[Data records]
+ + +
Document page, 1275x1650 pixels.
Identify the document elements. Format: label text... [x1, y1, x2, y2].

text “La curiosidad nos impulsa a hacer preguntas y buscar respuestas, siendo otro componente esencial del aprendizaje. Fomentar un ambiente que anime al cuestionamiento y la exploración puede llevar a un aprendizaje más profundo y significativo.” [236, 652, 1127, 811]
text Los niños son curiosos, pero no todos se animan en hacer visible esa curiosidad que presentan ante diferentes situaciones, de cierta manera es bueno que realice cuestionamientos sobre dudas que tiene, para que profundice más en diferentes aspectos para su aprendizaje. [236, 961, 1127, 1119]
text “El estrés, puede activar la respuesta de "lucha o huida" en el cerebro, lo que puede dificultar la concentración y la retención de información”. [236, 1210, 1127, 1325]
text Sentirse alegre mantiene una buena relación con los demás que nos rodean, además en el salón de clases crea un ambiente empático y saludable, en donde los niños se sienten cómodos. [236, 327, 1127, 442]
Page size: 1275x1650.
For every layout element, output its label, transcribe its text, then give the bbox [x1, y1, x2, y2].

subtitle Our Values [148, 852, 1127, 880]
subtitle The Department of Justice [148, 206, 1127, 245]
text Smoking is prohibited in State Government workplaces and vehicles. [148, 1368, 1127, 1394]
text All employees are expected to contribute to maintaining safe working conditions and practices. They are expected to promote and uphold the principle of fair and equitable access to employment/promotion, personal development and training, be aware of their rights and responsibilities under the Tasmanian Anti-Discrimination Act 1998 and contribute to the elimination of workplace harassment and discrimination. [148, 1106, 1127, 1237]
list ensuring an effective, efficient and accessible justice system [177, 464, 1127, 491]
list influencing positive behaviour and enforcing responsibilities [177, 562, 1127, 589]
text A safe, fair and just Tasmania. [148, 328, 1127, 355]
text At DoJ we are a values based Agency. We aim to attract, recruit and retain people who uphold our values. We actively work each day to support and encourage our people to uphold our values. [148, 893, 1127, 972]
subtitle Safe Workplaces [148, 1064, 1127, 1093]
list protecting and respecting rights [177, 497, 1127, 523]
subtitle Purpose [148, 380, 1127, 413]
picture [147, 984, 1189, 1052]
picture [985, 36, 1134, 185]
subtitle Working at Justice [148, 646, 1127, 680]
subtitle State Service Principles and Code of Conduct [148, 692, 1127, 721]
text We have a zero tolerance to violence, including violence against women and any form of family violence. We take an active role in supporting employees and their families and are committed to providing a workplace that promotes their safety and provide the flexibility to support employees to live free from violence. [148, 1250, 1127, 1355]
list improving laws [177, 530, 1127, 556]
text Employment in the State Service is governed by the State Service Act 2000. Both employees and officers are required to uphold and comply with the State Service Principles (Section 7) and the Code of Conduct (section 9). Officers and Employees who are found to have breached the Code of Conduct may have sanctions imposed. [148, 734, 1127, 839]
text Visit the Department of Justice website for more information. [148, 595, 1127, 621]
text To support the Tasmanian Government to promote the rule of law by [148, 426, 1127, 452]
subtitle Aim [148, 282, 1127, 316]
+ + +
TASK TO COMPLETE: The full set of entries above has to be restated exactly.

COMPLETED EXERCISE:
Document page, 1275x1650 pixels.
Identify the document elements. Format: label text... [x1, y1, x2, y2].

text “La curiosidad nos impulsa a hacer preguntas y buscar respuestas, siendo otro componente esencial del aprendizaje. Fomentar un ambiente que anime al cuestionamiento y la exploración puede llevar a un aprendizaje más profundo y significativo.” [236, 652, 1127, 811]
text Los niños son curiosos, pero no todos se animan en hacer visible esa curiosidad que presentan ante diferentes situaciones, de cierta manera es bueno que realice cuestionamientos sobre dudas que tiene, para que profundice más en diferentes aspectos para su aprendizaje. [236, 961, 1127, 1119]
text “El estrés, puede activar la respuesta de "lucha o huida" en el cerebro, lo que puede dificultar la concentración y la retención de información”. [236, 1210, 1127, 1325]
text Sentirse alegre mantiene una buena relación con los demás que nos rodean, además en el salón de clases crea un ambiente empático y saludable, en donde los niños se sienten cómodos. [236, 327, 1127, 442]
Page size: 1275x1650.
For every layout element, output its label, transcribe its text, then give the bbox [x1, y1, x2, y2].

subtitle Our Values [148, 852, 1127, 880]
subtitle The Department of Justice [148, 206, 1127, 245]
text Smoking is prohibited in State Government workplaces and vehicles. [148, 1368, 1127, 1394]
text All employees are expected to contribute to maintaining safe working conditions and practices. They are expected to promote and uphold the principle of fair and equitable access to employment/promotion, personal development and training, be aware of their rights and responsibilities under the Tasmanian Anti-Discrimination Act 1998 and contribute to the elimination of workplace harassment and discrimination. [148, 1106, 1127, 1237]
list ensuring an effective, efficient and accessible justice system [177, 464, 1127, 491]
list influencing positive behaviour and enforcing responsibilities [177, 562, 1127, 589]
text A safe, fair and just Tasmania. [148, 328, 1127, 355]
text At DoJ we are a values based Agency. We aim to attract, recruit and retain people who uphold our values. We actively work each day to support and encourage our people to uphold our values. [148, 893, 1127, 972]
subtitle Safe Workplaces [148, 1064, 1127, 1093]
list protecting and respecting rights [177, 497, 1127, 523]
subtitle Purpose [148, 380, 1127, 413]
picture [147, 984, 1189, 1052]
picture [985, 36, 1134, 185]
subtitle Working at Justice [148, 646, 1127, 680]
subtitle State Service Principles and Code of Conduct [148, 692, 1127, 721]
text We have a zero tolerance to violence, including violence against women and any form of family violence. We take an active role in supporting employees and their families and are committed to providing a workplace that promotes their safety and provide the flexibility to support employees to live free from violence. [148, 1250, 1127, 1355]
list improving laws [177, 530, 1127, 556]
text Employment in the State Service is governed by the State Service Act 2000. Both employees and officers are required to uphold and comply with the State Service Principles (Section 7) and the Code of Conduct (section 9). Officers and Employees who are found to have breached the Code of Conduct may have sanctions imposed. [148, 734, 1127, 839]
text Visit the Department of Justice website for more information. [148, 595, 1127, 621]
text To support the Tasmanian Government to promote the rule of law by [148, 426, 1127, 452]
subtitle Aim [148, 282, 1127, 316]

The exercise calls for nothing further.